No.35 Sqn's Canberras were first moved north during the confrontation with China. In the event that no air action was authorized during the conflict in November 1962, no combat sorties were flown by any Canberra units.

=== 1965 Indo-Pak War ===

The squadron's first sustained combat operations occurred during the Indo-Pakistani War of 1965. The squadron then based at Halwara under Wg Cdr AS Bakshi went on alert in late August 1965. Over a ten-day period, beginning 1 September 1965, the squadron flew 69 operational sorties. The most intense missions against Mauripur, Kasur, and Sargodha being flown between 7 and 13 September. The Squadron flew with distinction (Sqn Ldr JP Gupta earning a Mention-in-Despatches for bombing Kasur).

=== 1971 Bangladesh Liberation War ===

The war in 1971 provided this young squadron an opportunity to perform to its full potential. During the war, No.35 Sqn's Canberras flew day and night missions on both fronts. A total of 92 operational sorties amounting to 900 hours were undertaken by the squadron during the conflict. The highlight of war was its bombing of the oil refinery at Karachi - resulting in, according to a recce pilot, "the biggest blaze ever seen over South Asia." While the squadron lost an aircraft and two pilots (Flt Lt SC Sandal and Flt Lt KS Nanda) over Karachi, the raid earned Wg Cdr KK Badhwar a Vir Chakra. Over the course of the conflict the squadron earned one Ati Vishisht Seva Medal, five Vir Chakras, six Vishisht Seva Medals, one Vayu Sena Medal and three Mention-in-Despatches.

=== Later operations ===
The Squadron went on alert during Operation Safed Sagar in the summer of 1999. The squadron deployed a flight each to support offensive and defensive operations by Western and South Western Air Command (SWAC). No.35 Sqn's aircraft deployed to bases in Kashmir as well as to the Rann of Kutch.

It was re-equipped with modified Canberra B(I) 58 and MiG-21Ms for dedicated EW role. In 1978, the unit was moved to AFS Bareilly. Since the 1980s, No.35 Squadron has played an important role in collaborating with DRDO in the evaluation of Electronic Warfare (EW) systems and armaments. The unit's Canberra flight was withdrawn in 1997 and re-equipped with EW-equipped MiG-21Ms. The unit also fills an important training role. In 2001 the Squadron phased out it Canberra B(I) 58. The squadron is currently in the process of upgrading its equipment from the MIG21 BIS aircraft.

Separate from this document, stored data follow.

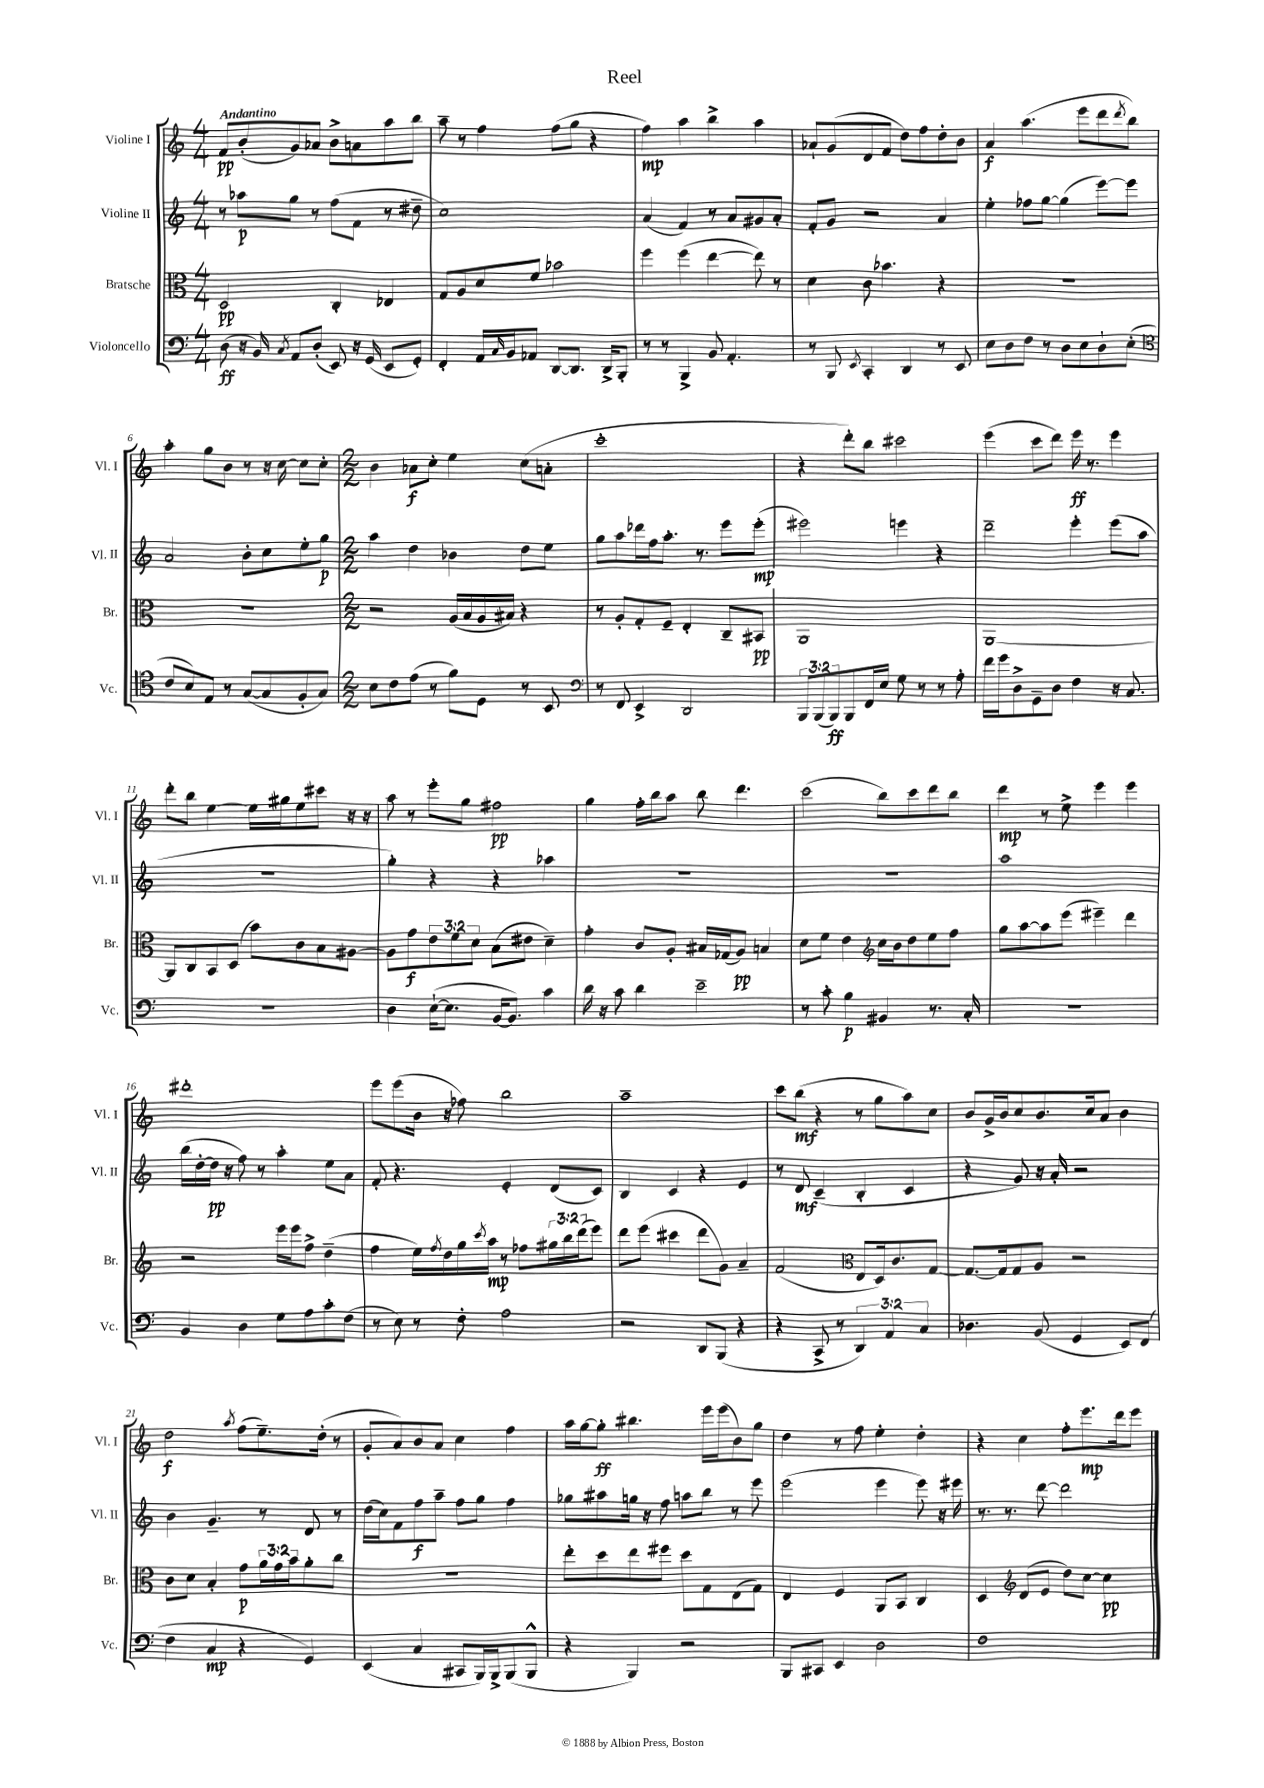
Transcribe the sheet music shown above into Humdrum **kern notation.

**kern	**kern	**kern	**kern
*staff4	*staff3	*staff2	*staff1
*clefF4	*clefC3	*clefG2	*clefG2
*k[]	*k[]	*k[]	*k[]
*M4/4	*M4/4	*M4/4	*M4/4
(8D	2D	8r	8f
16r	.	8aa-	(8b'
16BB)	.	.	.
8qC	.	.	.
8AA	.	8gg	8g)
(8D'	.	8r	8a-
8EE)	4C'	(8ff	8b^
16r	.	8f	8a
(16GG	.	.	.
8EE	4E-	8r	8aa
8GG')	.	8dd#~	8bb
=	=	=	=
4FF'	8G	1cc)	8aa~
.	8A	.	8r
16AA	8d	.	4ff
16qqC	.	.	.
16BB	.	.	.
8AA-	8f	.	.
[8DD	2b-	.	(8ff
8.DD]	.	.	8gg
.	.	.	4r
16DD^	.	.	.
8BBB'	.	.	.
=	=	=	=
8r	4ff	(4a	4ff)
8r	.	.	.
4BBB^	(4ff	4f)	4aa
8BB	[4ee	8r	4bb^
4.AA'	.	8a	.
.	8ee])	8g#	4aa
.	8r	8a'	.
=	=	=	=
8r	4d	8f'	8a-`
8BBB	.	8g	(8g
8qEE	.	.	.
4CC'	8c	2r	8d
.	4.b-	.	8f
4DD	.	.	8dd)
.	.	.	8ff
8r	4r	4a	8dd'
8EE	.	.	8b
=	=	=	=
8E	1r	4ee'	4a
8D	.	.	.
8F	.	8ff-	(4.aa
8r	.	[8gg	.
8D	.	(4gg]	.
8E	.	.	8eee
8D`	.	[8eee)	8ddd
.	.	.	8qddd
(8E'	.	8eee]	8bb)
=	=	=	=
*clefC4	*	*	*
8c	1r	2a	4aa'
8B)	.	.	.
8E	.	.	8gg
8r	.	.	8b
([8G	.	8b'	8r
8G]	.	8cc	16r
.	.	.	[16cc
8F'	.	8ee'	8cc]
8G)	.	8gg	8cc'
=	=	=	=
*M2/2	*M2/2	*M2/2	*M2/2
8B	2r	4aa	4b
8c	.	.	.
(8e	.	4dd	8a-
8r	.	.	8cc'
8f)	(16A	4b-	4ee
.	16B	.	.
8D	16A	.	.
.	16B#)	.	.
8r	4r	8dd	(8cc
8BB	.	8ee	8a'
=	=	=	=
*clefF4	*	*	*
8r	8r	8gg	1ccc'
8FF	8A'	8aa	.
4EE^	8G'	16ddd-	.
.	.	16ff	.
.	8F~	8.aa'	.
2DD	4E'	.	.
.	.	8.r	.
.	8C~	8eee	.
.	8BB#	(8eee'	.
=	=	=	=
12BBB	1AA	2eee#)	4r
(12BBB	.	.	.
12BBB)	.	.	.
8BBB	.	.	8ddd')
16FF	.	.	8bb
16E	.	.	.
8G	.	4eee	2ccc#
8r	.	.	.
8r	.	4r	.
8A'	.	.	.
=	=	=	=
16f	[1AA	2ddd~	(4eee
16g	.	.	.
8D^	.	.	.
8GG~	.	.	8ccc
8D	.	.	8ddd)
4F	.	4eee'	16eee
.	.	.	8.r
16r	.	(8eee	4eee
8.C	.	.	.
.	.	8aa	.
=	=	=	=
1r	8AA]	1r	8ddd'
.	8C	.	8bb
.	8BB	.	[4ee
.	(8D	.	.
.	8b)	.	16ee]
.	.	.	16gg#
.	8c	.	8ee
.	8B	.	8ccc#
.	[8A#	.	16r
.	.	.	16r
=	=	=	=
4D	8A#]	4gg')	8aa
.	8g	.	8r
([16E`	12e	4r	8eee'
8.E]	.	.	.
.	12f	.	.
.	.	.	8gg
.	12d	.	.
[16BB	(8B	4r	2ff#
8.BB])	.	.	.
.	8e#	.	.
4c	4d~)	4aa-	.
=	=	=	=
16d	4g'	1r	4gg
16r	.	.	.
8c	.	.	.
4d	8c	.	16ff'
.	.	.	16bb
.	8A'	.	8aa
2e~	16B#	.	8bb
.	(16G-	.	.
.	8A)	.	4.ddd
.	4B	.	.
=	=	=	=
8r	8d	1r	(2ccc
8c'	8f	.	.
4B	4e	.	.
*	*clefG2	*	*
4BB#	16cc	.	8bb)
.	16b	.	.
.	8dd	.	8ccc
8.r	8ee	.	8ddd
.	8ff	.	8bb
16C'	.	.	.
=	=	=	=
1r	8gg	1aa	4ddd
.	[8aa	.	.
.	8aa]	.	8r
.	(8eee	.	8ee^
.	4eee#~)	.	4eee
.	4ddd	.	4eee
=	=	=	=
4BB	2r	(16bb	1ddd#'
.	.	[16dd'	.
.	.	16dd]	.
.	.	16r	.
4D	.	8ff)	.
.	.	8r	.
8G	16eee	4aa'	.
.	16eee	.	.
8A	8ff^	.	.
8c'	(4dd~	8ee	.
(8F	.	8a	.
=	=	=	=
8r	4ff	8f'	8eee
8E)	.	4.r	(8eee
8r	16ee)	.	16b
.	8qff	.	.
.	16dd	.	16r
8F'	16gg	.	8ff-)
.	8qccc	.	.
.	16aa	.	.
2A	8r	4e'	2bb
.	8ff-	.	.
.	24gg#	(8d	.
.	24bb	.	.
.	(24ddd	.	.
.	8eee)	8c)	.
=	=	=	=
2r	8ddd	4B	1aa~
.	(8eee	.	.
.	4ccc#	4c	.
8DD	8ddd	4r	.
(8BBB	8g)	.	.
4r	4a~	4e	.
=	=	=	=
4r	(2f	8r	8ccc
.	.	8d	(8bb
8CC^	.	(4c~	4r
8r	.	.	.
*	*clefC3	*	*
6DD)	8E	4B'	8r
.	16D)	.	8gg
6AA	.	.	.
.	8.c	.	.
.	.	4c	8aa)
6C	.	.	.
.	[8G	.	8cc
=	=	=	=
4.D-	8.G_	4r	8b
.	.	.	16g^
.	16G]	.	16b
.	8G	8g)	8cc
(8BB	8A	16r	8.b
.	.	16a'	.
4GG	2r	2r	.
.	.	.	16cc
.	.	.	8a
8EE)	.	.	4b
(8FF	.	.	.
=	=	=	=
4F	8c	4b	2dd
.	8d	.	.
4C	4B'	4.g~	.
.	.	.	8qaa
4r	8g	.	(8ff
.	24a	8r	8.ee~)
.	24g	.	.
.	24b	.	.
4GG)	8a'	8d	.
.	.	.	(16dd'
.	8cc	8r	8r
=	=	=	=
(4EE	1r	(16dd	8g'
.	.	16cc)	.
.	.	8f	8a)
4C	.	8ff	8b
.	.	8aa~	8a
8CC#	.	8ff	4cc
16BBB)	.	8gg	.
16BBB^	.	.	.
(8BBB	.	4ff	4ff
8BBB^^	.	.	.
=	=	=	=
4r	8ee'	8gg-	16aa
.	.	.	[16gg
.	8dd	8aa#	8gg']
4BBB)	8ee	16gg	4.bb#
.	.	16r	.
.	8ff#	8ff	.
2r	8dd	8aa	.
.	8G	8bb	16eee
.	.	.	(16eee
.	(8E	8r	8b)
.	8G)	8eee	8gg
=	=	=	=
8BBB	4E	(2eee	4dd
8CC#	.	.	.
4EE	4F	.	8r
.	.	.	8ff
2D	8AA	4eee	4ee'
.	8BB	.	.
.	4C	8eee)	4dd'
.	.	16r	.
.	.	16eee#	.
=	=	=	=
1F	4D	8.r	4r
.	.	8.r	.
*	*clefG2	*	*
.	(8d	.	4cc
.	8e	[8ddd	.
.	8dd)	2ddd]	8ff'
.	[8cc	.	8.eee
.	4cc]	.	.
.	.	.	16ddd
.	.	.	8eee
==	==	==	==
*-	*-	*-	*-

In addition to providing support to offensive air operations, the Rapiers play a crucial role in providing flying effort towards EW related training for the IAF's own air defense units and currently operates from Bakshi-Ka-Talab. The squadron was number plated in 2019. Currently, only 2 MiG-21 Bison squadron remains in service.No 35 Sqn was last in news as the unit, which took over the Mig-25 Fleet when No. 102 Squadron IAF (Trisonics) was disbanded. The Canberra Flight of 35 Sqn has been dissolved and the Mig21-bis will also be retired over a period of time. No 35 Sqn has been reduced to paper status and the unit will acquire new aircraft and a new role in the near future.

==Aircraft==

| Aircraft | From | To | Air Base |
| English Electric Canberra B(I).58 | 10 August 1958 | February 1990 | AFS Lohegaon |
| MiG-25 R | February 2003 | February 2006 |  |
| MiG-21 M | February 1978 | 2001 | AFS Bareilly |
| 2001 | 2019 | AFS Bakshi Ka Talab (Lucknow) |

==Notes and references==

This squadron has been currently moved to Rajasthan sector.